◆ **WHAT YOU NEED TO DO**
1: In the post about banning bread, what happens to the rate of carbon dioxide production when dough is baked?
2: Write the next part of the post about banning bread, picking up after its last sentence.

SmartPost™ means FedEx™ will mail it to me.

To the P.O. box I couldn’t include in my shipping info.

Ban Bread!

The Earth is in trouble and our carbon dioxide output is obviously to blame. I know this because Al Gore told me so.

We can fix the Earth and lose weight at the same time.

One of the oldest prepared foods and long called the “staff of life,” bread has been baked around the world for at least 30,000 years. Starch residue on rocks used for pounding plants some 30 millennia ago in Europe shows that prehistoric man ate flatbreads with no worries about carbon dioxide output.

CO2?

Yeast devours sugar, then releases carbon dioxide bubbles and small amounts of ethyl alcohol. When the kneaded dough is baked, the heat from the oven forces the yeast into overdrive, which quintuples the rate at which carbon dioxide is produced.

The released carbon dioxide is responsible for bread rising.

Former Vice President Al Gore and Live Earth founder Kevin Wall have called for a 90% reduction in carbon dioxide emissions worldwide by mid-century. “Nations all over the world are making progress in tackling the climate crisis. But too many proposals fall short of the strong, decisive action that’s needed,” Mr. Gore said in 2007.

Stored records

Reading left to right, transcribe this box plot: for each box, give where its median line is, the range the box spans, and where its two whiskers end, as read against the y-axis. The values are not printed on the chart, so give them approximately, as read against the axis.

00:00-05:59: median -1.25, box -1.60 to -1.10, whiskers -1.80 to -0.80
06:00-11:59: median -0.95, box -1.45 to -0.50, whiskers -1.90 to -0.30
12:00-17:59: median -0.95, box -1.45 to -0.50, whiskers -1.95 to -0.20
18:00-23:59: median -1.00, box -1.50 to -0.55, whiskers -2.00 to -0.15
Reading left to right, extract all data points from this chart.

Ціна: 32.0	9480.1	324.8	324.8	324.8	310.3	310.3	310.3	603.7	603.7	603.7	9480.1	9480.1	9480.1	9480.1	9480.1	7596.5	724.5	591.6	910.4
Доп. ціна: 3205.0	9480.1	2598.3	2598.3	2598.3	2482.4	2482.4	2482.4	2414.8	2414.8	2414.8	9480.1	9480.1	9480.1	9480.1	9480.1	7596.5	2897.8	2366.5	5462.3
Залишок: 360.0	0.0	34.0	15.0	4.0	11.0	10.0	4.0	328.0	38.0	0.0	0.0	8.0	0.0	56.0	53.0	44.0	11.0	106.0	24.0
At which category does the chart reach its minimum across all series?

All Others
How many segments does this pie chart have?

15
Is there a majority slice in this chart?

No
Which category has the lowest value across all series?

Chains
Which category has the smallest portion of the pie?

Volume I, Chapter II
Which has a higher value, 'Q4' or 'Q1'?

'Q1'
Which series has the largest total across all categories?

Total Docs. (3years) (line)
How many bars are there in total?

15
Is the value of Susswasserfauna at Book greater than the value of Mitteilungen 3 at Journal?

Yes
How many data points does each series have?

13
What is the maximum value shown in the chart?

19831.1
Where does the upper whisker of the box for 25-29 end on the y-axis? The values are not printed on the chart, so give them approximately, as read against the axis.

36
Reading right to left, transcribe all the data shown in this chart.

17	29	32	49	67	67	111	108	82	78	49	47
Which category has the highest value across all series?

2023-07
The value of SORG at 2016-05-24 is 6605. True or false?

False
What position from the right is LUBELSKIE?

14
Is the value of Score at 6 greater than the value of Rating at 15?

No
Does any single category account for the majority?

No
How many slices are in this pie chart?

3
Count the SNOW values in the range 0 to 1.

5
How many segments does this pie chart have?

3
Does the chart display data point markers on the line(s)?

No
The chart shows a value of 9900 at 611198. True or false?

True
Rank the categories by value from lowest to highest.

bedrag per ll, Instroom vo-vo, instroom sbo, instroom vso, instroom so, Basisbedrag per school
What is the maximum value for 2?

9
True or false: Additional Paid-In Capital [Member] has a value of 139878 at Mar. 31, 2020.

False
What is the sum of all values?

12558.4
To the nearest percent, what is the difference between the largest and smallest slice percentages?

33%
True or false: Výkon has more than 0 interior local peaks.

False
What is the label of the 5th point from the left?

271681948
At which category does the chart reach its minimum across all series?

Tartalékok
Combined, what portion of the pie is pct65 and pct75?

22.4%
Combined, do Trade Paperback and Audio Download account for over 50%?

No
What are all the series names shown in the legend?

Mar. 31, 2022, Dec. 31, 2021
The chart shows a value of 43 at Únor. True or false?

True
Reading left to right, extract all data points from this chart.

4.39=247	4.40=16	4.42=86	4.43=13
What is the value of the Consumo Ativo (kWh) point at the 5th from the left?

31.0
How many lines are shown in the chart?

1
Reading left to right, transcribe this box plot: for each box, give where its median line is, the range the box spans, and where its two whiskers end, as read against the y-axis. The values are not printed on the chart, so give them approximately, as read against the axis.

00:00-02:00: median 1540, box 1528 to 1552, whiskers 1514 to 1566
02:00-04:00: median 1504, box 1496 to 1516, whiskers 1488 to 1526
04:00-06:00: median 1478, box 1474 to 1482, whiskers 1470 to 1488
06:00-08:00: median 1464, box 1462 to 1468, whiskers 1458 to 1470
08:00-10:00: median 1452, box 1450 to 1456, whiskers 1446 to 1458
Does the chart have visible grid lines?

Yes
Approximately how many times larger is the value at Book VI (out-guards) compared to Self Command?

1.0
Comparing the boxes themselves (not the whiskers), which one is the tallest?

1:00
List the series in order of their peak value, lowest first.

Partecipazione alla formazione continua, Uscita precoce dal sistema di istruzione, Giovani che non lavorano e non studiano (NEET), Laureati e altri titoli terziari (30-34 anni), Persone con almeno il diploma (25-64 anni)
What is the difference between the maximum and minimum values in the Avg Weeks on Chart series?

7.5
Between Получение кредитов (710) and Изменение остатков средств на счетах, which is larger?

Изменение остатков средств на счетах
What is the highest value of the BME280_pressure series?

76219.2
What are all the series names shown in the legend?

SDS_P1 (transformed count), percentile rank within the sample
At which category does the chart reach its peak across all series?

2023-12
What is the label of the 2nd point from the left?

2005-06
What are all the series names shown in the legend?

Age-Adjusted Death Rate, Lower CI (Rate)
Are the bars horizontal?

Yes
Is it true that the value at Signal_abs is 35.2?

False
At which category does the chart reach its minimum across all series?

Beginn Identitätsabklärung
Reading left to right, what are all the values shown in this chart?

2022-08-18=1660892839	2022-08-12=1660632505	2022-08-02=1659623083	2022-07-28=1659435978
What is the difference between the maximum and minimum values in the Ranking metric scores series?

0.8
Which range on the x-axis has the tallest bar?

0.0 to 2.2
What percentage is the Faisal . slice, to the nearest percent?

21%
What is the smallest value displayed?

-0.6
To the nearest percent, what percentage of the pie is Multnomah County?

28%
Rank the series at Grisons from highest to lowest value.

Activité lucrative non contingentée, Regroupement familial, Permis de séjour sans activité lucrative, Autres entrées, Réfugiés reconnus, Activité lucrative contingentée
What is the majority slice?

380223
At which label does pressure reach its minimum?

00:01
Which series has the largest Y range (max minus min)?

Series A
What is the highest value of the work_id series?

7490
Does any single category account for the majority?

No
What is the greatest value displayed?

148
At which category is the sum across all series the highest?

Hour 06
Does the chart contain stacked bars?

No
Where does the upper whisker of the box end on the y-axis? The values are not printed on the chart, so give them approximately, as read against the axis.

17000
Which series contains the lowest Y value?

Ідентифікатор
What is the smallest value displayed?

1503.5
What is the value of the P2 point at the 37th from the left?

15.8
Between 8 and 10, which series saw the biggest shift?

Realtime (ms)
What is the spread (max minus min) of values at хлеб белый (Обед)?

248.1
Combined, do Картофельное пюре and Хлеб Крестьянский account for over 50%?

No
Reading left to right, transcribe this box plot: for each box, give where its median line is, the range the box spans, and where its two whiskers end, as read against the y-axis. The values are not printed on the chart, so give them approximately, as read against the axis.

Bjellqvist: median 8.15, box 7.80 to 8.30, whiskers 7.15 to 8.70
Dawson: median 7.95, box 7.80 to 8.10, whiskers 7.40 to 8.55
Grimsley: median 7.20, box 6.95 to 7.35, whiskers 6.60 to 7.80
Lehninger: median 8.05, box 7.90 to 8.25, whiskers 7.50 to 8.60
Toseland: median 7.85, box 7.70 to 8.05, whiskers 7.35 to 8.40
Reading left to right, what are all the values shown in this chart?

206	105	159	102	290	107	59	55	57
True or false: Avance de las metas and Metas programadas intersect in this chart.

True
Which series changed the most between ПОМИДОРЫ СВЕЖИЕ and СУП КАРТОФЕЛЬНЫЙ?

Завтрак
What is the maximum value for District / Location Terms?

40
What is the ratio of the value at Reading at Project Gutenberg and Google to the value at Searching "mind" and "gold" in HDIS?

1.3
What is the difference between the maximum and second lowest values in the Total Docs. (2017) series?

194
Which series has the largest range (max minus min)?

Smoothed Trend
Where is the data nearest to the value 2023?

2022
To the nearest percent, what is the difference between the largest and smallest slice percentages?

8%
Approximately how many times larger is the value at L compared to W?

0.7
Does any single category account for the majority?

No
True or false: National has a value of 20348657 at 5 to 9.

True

◆ **EXERCISE RESULTS**
1: The oven's heat pushes the yeast into overdrive and quintuples the rate of carbon dioxide production.

2:
Victor Preedy, Ronald Ross Watson, Vinood Patel report in Flour and Breads and Their Fortification in Health and Disease Prevention that “Worldwide, bread is one of the most consumed foodstuffs.”

After extensive, even exhaustive 10 minutes of Internet research, I discovered very little statistical data on worldwide bread consumption where “very little” is actually a vanishingly small number approaching, well, zero. I did the next best thing. I asked answers.yahoo.com and found that eating “a TON of bread each day” is the best answer — chosen by voters!

That seemed an order of magnitude or two over the top so I did the next best thing. I asked former North Puffin car dealer and Democratic party official, Mr. Paul “Buster” Door for his take. As a card-carrying member of the Far Green, Buster is always willing to chase assumptions around and around in his head until he comes up with an answer that sounds right.

“Well you see, Dick, it’s like this,” Buster said. “Man can live by bread alone but only the strongest do so. It is well known that prehistoric man ate flatbreads but it wasn’t until Bastet — she was that famed Egyptian foodie — invented yeast that bread sales really puffed up. The market expansion of bread swelled pretty much unencumbered for centuries but it suddenly plummeted in 18th Century Europe, particularly in France. The good news is that worldwide growth of yeast breads has risen back to a high of more than a pound per person per day now world-wide. And that’s why Frenchmen are 2.4 inches taller than they were in 1789.”

“Don’t forget,” Rufus added, “a pounder of beer is the equivalent of a pound of bread!”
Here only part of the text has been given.